Pour créer un minimum d’espoir de changement par des élections, c'est-à-dire, dans le cadre de la légalité, l’opposition démocratique et notamment le FNDU doit établir une réelle coalition électorale  susceptible d’unifier ses forces, mutualiser  ses maigres moyens matériels afin de se donner une chance de gagner les élections  éventuelles à venir.

Il est évident  qu’une telle coalition électorale  ne suffit  pas à elle seule pour créer un vrai espoir  pour le changement. Pour cela,  il est nécessaire  de négocier sérieusement  et avec réalisme un programme commun de gouvernement;  cela ne semble pas impossible quand on sait que le FNDU dispose déjà d’un consensus d’orientations communes susceptibles de constituer la base d’une négociation pour l’établissement d’un vrai programme réaliste de gouvernement,  y compris  les perspectives  de financement de ce programme et sa durée de réalisation dans le temps.

Une fois la coalition établie, le programme commun de gouvernement négocié, il convient également de se donner les moyens  d’espérer gagner  l’élection présidentielle ;  pour cela, il est absolument nécessaire de s’entendre pour soutenir  le même candidat.

Des primaires  pour une candidature unique

Pour ce faire, l’opposition démocratique se doit, le plutôt possible, de s’entendre pour organiser, en son sein des élections primaires  nécessaires  pour la sélection de son candidat unique  à la présidentielle de 2019. C’est un processus  long  mais qui n’est pas difficile à établir, une fois qu’on dispose d’une coalition électorale  et d’un programme  commun de gouvernement.

De quoi s’agit-il ? Il s’agit de négocier une série de critères  pour  l’établissement de la liste électorale pour  ces primaires, de s’entendre pour désigner un groupe de personnalités afin de diriger et organiser ces primaires.

A titre d’exemple, on s’entendra pour dire que les catégories suivantes  en âge  légal  de pouvoir voter,  puissent  figurer sur  la liste électorale des primaires: tous les membres de bureaux exécutifs, de toutes les organisations  politiques, syndicales, ou de la société civile légalement constituées, tous les imams appointés et donc  reconnus par l’Etat, tous  les titulaires du diplôme de brevet d’études de premier cycle ou   d’un diplôme de l’enseignement supérieur, tous les professeurs d’université etc.

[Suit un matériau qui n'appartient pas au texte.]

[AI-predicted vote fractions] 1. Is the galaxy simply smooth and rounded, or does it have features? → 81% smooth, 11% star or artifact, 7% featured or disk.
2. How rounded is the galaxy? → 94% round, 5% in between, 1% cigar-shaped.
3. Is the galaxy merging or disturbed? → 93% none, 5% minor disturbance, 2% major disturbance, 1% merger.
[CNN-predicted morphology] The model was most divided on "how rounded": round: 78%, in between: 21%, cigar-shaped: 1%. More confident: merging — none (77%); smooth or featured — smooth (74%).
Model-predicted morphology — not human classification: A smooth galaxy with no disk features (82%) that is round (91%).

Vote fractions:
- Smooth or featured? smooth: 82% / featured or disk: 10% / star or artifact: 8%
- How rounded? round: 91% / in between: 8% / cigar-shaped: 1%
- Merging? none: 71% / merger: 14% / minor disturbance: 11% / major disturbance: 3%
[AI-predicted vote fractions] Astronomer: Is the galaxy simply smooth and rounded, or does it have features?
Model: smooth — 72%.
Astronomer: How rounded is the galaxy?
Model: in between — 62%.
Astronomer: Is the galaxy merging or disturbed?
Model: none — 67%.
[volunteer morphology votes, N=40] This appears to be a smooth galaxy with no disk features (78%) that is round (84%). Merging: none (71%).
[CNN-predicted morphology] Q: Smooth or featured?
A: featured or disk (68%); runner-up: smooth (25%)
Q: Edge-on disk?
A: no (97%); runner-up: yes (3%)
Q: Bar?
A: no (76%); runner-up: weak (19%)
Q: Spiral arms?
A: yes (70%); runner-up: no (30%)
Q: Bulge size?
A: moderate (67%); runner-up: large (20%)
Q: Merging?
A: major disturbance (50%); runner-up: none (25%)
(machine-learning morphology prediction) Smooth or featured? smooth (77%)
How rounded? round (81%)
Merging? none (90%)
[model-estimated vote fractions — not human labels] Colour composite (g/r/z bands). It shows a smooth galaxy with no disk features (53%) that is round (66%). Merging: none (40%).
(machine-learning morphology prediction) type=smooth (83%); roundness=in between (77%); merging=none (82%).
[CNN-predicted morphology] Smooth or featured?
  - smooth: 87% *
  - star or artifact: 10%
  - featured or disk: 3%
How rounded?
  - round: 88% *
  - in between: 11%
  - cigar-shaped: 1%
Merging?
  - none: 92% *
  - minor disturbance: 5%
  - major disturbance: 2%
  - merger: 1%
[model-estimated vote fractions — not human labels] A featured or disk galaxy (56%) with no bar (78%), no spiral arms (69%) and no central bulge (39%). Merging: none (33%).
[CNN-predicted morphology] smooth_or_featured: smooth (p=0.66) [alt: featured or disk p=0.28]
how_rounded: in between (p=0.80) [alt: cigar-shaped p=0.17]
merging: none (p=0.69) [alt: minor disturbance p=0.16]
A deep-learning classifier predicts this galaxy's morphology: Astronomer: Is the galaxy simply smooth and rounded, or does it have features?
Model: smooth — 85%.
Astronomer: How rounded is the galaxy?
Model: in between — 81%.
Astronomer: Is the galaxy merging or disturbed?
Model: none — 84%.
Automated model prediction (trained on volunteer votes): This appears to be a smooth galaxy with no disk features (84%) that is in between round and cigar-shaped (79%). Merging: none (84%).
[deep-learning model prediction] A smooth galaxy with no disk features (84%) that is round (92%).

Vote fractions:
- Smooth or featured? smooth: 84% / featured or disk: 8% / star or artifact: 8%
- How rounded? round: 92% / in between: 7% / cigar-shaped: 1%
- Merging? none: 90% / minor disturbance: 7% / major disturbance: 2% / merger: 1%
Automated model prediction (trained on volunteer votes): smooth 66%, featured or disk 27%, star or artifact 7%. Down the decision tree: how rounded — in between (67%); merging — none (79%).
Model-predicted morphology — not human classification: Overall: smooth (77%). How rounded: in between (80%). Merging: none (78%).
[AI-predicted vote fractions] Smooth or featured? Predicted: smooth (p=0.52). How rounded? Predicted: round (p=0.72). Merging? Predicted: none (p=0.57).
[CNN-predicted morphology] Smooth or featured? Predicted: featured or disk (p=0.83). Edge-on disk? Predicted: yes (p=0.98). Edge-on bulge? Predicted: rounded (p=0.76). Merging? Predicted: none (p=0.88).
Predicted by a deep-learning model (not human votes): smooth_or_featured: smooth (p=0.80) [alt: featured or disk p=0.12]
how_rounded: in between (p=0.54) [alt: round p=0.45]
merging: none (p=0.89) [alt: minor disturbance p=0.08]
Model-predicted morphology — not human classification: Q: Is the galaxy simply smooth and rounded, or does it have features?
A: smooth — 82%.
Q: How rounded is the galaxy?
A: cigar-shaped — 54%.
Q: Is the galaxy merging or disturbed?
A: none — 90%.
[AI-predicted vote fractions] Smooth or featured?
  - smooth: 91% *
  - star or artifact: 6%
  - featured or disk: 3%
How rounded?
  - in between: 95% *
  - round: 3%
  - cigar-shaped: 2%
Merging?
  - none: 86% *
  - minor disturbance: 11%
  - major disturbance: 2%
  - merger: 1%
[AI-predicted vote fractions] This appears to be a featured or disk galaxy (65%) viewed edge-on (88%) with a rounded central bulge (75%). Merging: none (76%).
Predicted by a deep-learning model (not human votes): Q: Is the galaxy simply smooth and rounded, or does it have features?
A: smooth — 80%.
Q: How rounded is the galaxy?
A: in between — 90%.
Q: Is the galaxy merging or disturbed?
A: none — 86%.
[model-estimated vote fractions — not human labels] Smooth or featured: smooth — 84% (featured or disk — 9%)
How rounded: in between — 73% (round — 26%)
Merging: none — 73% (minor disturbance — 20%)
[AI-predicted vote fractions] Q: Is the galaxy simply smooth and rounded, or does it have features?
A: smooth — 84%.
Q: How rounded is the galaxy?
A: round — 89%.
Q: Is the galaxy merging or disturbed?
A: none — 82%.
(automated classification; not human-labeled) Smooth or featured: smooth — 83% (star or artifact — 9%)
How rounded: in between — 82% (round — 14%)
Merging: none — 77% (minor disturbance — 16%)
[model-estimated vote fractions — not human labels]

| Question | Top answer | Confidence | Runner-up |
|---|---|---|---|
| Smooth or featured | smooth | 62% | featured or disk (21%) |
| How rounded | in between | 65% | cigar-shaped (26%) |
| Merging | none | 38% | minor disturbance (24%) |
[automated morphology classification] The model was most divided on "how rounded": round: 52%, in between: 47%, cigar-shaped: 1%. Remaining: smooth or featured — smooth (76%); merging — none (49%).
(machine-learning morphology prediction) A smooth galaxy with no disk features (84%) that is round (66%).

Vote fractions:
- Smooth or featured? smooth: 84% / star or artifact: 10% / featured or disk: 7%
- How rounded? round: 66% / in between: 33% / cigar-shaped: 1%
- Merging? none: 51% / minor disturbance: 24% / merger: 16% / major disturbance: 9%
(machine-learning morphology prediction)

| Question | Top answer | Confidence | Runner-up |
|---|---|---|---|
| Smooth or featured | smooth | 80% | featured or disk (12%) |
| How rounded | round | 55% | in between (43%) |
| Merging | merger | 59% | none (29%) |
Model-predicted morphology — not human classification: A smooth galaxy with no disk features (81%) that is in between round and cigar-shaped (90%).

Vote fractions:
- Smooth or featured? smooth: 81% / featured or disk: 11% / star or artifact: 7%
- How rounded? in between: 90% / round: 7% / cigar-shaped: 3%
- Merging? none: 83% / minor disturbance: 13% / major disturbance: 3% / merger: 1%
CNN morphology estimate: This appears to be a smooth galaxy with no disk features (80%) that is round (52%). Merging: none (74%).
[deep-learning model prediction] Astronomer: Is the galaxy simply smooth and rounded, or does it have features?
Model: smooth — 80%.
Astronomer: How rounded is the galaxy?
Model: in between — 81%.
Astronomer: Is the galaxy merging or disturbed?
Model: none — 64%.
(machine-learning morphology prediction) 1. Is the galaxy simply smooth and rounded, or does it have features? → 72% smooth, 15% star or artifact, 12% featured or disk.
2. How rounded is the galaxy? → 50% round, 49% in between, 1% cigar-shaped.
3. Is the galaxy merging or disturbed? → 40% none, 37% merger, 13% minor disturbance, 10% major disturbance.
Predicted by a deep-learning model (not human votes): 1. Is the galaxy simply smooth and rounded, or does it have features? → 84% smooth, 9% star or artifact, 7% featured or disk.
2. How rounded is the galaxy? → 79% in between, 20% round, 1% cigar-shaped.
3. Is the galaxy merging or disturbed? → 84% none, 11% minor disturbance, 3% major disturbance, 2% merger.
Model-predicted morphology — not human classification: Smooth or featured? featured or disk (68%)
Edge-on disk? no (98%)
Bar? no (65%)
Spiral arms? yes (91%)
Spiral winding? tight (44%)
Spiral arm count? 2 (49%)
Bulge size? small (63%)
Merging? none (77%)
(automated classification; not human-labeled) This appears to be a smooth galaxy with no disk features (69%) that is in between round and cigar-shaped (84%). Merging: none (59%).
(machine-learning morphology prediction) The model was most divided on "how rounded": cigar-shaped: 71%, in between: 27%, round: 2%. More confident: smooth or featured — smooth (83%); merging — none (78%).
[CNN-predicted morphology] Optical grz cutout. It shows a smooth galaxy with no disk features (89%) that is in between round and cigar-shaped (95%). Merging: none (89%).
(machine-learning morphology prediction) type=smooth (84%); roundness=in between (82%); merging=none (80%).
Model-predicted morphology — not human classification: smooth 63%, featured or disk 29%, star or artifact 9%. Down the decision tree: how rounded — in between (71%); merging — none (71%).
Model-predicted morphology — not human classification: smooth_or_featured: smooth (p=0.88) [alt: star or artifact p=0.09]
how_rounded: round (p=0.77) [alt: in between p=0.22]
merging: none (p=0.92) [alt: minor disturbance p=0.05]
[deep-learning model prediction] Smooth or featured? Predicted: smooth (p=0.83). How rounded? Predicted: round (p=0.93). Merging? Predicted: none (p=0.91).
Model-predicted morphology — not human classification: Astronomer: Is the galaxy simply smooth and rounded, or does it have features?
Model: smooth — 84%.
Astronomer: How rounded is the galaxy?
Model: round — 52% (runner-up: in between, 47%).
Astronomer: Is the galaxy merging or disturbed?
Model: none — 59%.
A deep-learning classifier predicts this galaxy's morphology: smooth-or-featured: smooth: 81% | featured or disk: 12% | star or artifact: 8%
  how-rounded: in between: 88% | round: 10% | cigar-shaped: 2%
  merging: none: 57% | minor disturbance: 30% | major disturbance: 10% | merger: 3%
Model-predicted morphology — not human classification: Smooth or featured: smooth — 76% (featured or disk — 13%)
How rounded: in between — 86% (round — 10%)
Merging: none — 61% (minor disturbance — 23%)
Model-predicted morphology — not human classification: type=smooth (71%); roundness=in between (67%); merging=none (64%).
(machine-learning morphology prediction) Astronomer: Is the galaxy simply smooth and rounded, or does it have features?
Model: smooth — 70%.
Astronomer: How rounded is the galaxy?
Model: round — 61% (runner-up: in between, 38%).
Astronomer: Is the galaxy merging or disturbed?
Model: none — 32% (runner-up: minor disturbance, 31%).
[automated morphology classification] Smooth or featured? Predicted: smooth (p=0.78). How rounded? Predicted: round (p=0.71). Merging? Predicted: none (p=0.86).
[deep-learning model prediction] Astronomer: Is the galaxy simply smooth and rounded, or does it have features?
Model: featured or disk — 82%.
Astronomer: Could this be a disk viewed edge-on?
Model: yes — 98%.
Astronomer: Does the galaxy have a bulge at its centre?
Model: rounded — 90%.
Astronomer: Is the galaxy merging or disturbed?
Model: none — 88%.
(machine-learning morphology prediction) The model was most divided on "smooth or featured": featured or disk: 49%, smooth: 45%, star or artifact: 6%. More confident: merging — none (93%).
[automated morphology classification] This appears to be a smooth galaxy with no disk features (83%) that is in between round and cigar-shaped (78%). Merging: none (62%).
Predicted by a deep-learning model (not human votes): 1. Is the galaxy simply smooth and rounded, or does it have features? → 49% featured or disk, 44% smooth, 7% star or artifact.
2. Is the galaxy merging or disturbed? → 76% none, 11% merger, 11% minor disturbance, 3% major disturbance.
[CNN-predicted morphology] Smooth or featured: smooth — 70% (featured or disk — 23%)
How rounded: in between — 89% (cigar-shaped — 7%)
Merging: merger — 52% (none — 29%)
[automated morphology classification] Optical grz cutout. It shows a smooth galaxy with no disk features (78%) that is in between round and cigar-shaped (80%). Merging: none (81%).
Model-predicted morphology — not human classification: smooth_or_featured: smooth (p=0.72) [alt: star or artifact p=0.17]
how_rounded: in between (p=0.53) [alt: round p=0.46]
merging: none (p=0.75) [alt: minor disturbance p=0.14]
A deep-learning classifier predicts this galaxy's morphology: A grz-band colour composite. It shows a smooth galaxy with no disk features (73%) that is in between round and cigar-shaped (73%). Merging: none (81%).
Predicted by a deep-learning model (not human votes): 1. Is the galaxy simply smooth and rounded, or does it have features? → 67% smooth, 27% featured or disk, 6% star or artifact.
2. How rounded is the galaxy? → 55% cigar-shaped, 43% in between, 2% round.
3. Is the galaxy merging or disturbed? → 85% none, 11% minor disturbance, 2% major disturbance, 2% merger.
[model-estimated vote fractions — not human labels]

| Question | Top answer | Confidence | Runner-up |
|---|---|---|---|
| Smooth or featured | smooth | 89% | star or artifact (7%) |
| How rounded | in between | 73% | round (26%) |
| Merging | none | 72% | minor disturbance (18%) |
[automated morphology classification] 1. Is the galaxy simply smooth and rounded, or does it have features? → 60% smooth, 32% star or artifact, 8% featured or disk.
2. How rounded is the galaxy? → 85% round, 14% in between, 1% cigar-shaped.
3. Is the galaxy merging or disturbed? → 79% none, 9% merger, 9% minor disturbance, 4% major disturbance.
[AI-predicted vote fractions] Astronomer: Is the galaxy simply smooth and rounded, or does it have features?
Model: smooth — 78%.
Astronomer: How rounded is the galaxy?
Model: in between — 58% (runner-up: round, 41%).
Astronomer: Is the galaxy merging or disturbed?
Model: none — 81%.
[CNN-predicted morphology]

Il doit être entendu que ne sera accepté  sur la liste électorale des primaires  que les personnes  qui auront signé le programme de gouvernement  et payé  une participation de symbolique par exemple de 500 à 1000 Ouguiyas.

Compte tenu des délais qui nous séparent des prochaines élections, et en particulier l’élection  présidentielle de 2019,  il est urgent de commencer à débattre de l’ensemble de ce processus.

 Il va de soit que seuls les pôles du FNDU qui le souhaitent  et les partis politiques  ou regroupements  de partis de l’opposition  non membres du FNDU, peuvent être concernés  par le processus de négociation engagé.

L’ensemble de ce processus doit être la partie essentielle de la feuille de route de la  lutte de l’opposition  démocratique  dont  la recherche d’un vrai dialogue  responsable avec le pouvoir  constitue  l’axe central pour permettre le renforcement de la démocratie dans le pays à travers des élections honnêtes, transparentes et organisées consensuellement.